“However bad life may seem, while there is life, there is hope.”
Stephen Hawking’s life is being turned into a romance story? Why would I want to see that?
Most of you probably know Stephen Hawking as the wheel-chaired physicist. Heir to cosmologist Carl Sagan. Author of best seller, A Brief History of Time. He is one of my heroes not only because he’s transcended boundaries often fenced between the layman and the scientist, but because he didn’t give up on life when life had seemingly given up on him. At the age of 21, he was told he had 2 years left to live. What would you do after such a diagnosis? Hawking studied. Harder than he’s ever studied before.
Who goes under the radar, however, is Jane Wilde, Hawking’s first wife who married the man who she loved in spite of his life expectancy. She is also another one of my heroes because she gave a dying man a chance. And the fact that the two of them can share the big screen in The Theory of Everything excites me. Perhaps I am geeking out, but everybody should go out and give this movie a chance. Director James Marsh has already won an Academy Award for Best Documentary Feature in 2008 for Man on Wire. Eddie Redmayne has got Stephen Hawking down even on the level of his slouch in his chair. Felicity Jones, who already made an impression on me from her limited role in The Amazing Spider-Man 2, seems primed for a break-out role. The soundtrack by Johann Johannsson sounds absolutely fabulous. Costume design feels honest and fitting. There are some cool shots in the trailer playing with different filters and exposure times. You heard it right here: I think The Theory of Everything will WIN Academy Award’s 2014 Best Picture.
There is some precedence for this prediction.

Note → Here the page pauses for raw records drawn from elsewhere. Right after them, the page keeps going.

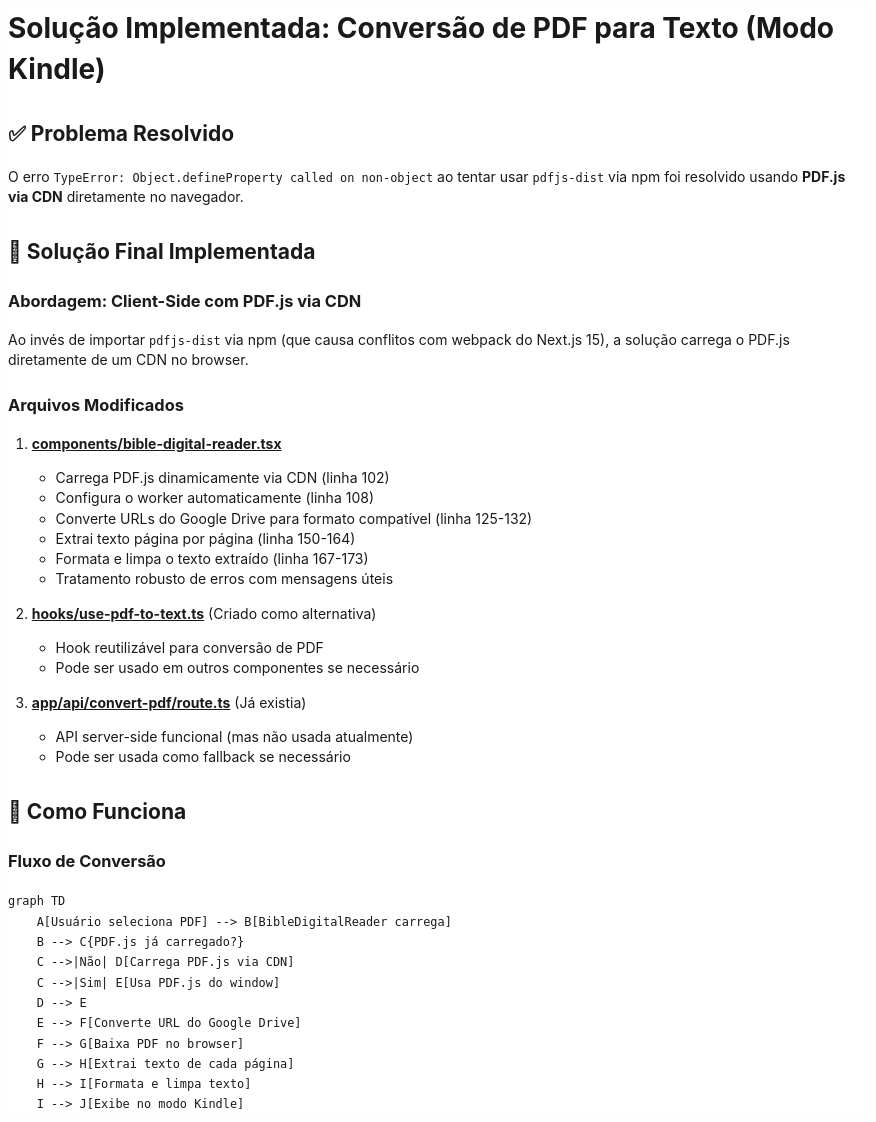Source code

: # Solução Implementada: Conversão de PDF para Texto (Modo Kindle)

## ✅ Problema Resolvido

O erro `TypeError: Object.defineProperty called on non-object` ao tentar usar `pdfjs-dist` via npm foi resolvido usando **PDF.js via CDN** diretamente no navegador.

## 🎯 Solução Final Implementada

### Abordagem: Client-Side com PDF.js via CDN

Ao invés de importar `pdfjs-dist` via npm (que causa conflitos com webpack do Next.js 15), a solução carrega o PDF.js diretamente de um CDN no browser.

### Arquivos Modificados

1. **[components/bible-digital-reader.tsx](components/bible-digital-reader.tsx:90-250)**
   - Carrega PDF.js dinamicamente via CDN (linha 102)
   - Configura o worker automaticamente (linha 108)
   - Converte URLs do Google Drive para formato compatível (linha 125-132)
   - Extrai texto página por página (linha 150-164)
   - Formata e limpa o texto extraído (linha 167-173)
   - Tratamento robusto de erros com mensagens úteis

2. **[hooks/use-pdf-to-text.ts](hooks/use-pdf-to-text.ts)** (Criado como alternativa)
   - Hook reutilizável para conversão de PDF
   - Pode ser usado em outros componentes se necessário

3. **[app/api/convert-pdf/route.ts](app/api/convert-pdf/route.ts)** (Já existia)
   - API server-side funcional (mas não usada atualmente)
   - Pode ser usada como fallback se necessário

## 🚀 Como Funciona

### Fluxo de Conversão

```mermaid
graph TD
    A[Usuário seleciona PDF] --> B[BibleDigitalReader carrega]
    B --> C{PDF.js já carregado?}
    C -->|Não| D[Carrega PDF.js via CDN]
    C -->|Sim| E[Usa PDF.js do window]
    D --> E
    E --> F[Converte URL do Google Drive]
    F --> G[Baixa PDF no browser]
    G --> H[Extrai texto de cada página]
    H --> I[Formata e limpa texto]
    I --> J[Exibe no modo Kindle]
```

The Theory of Everything reminds me of A Beautiful Mind, which won the award back in 2001. A Beautiful Mind came as a surprise, though, since I never heard about John Nash nor Nash equilibrium. The important thing is that you didn’t need to have an interest in economics to love the movie. It was about something more grand and universal; something everyone could relate to. Stephen Hawking’s story is no different.
I guess why I’m so passionate about bringing people into the movie theaters for this movie gets even more personal with the whole ice-bucket challenge. Everyone says you need to donate to ALS Association if you don’t complete the ice-bucket challenge within 24 hours and how it has no cure and how it affects 5,000 Americans per year, but do you know what ALS is? What it stands for? It stands for amyotrophic lateral sclerosis, and patients diagnosed are often given 2-5 more years to live. Stephen Hawking was diagnosed with amyotrophic lateral sclerosis when he was 21.
If you had the time to use your 500 dollar smart phone to film yourself getting soaked by a bucket of ice-cold water, then I think you have the time to spend $10 and check out The Theory of Everything hitting American movie theaters on November 7th. Not only do I think it won’t disappoint, I think everyone owes it to themselves to get to know more about ALS through possibly the most tragic, and triumphant, stories I can think of. There will be detractors, as there were for A Beautiful Mind, who will cry foul at left-out divorces and voiding other hardships, but capturing the love between Hawking and Wilde in movie format makes absolute sense to me. Stephen Hawking’s life is being turned into a romance story? Why wouldn’t I want to see that?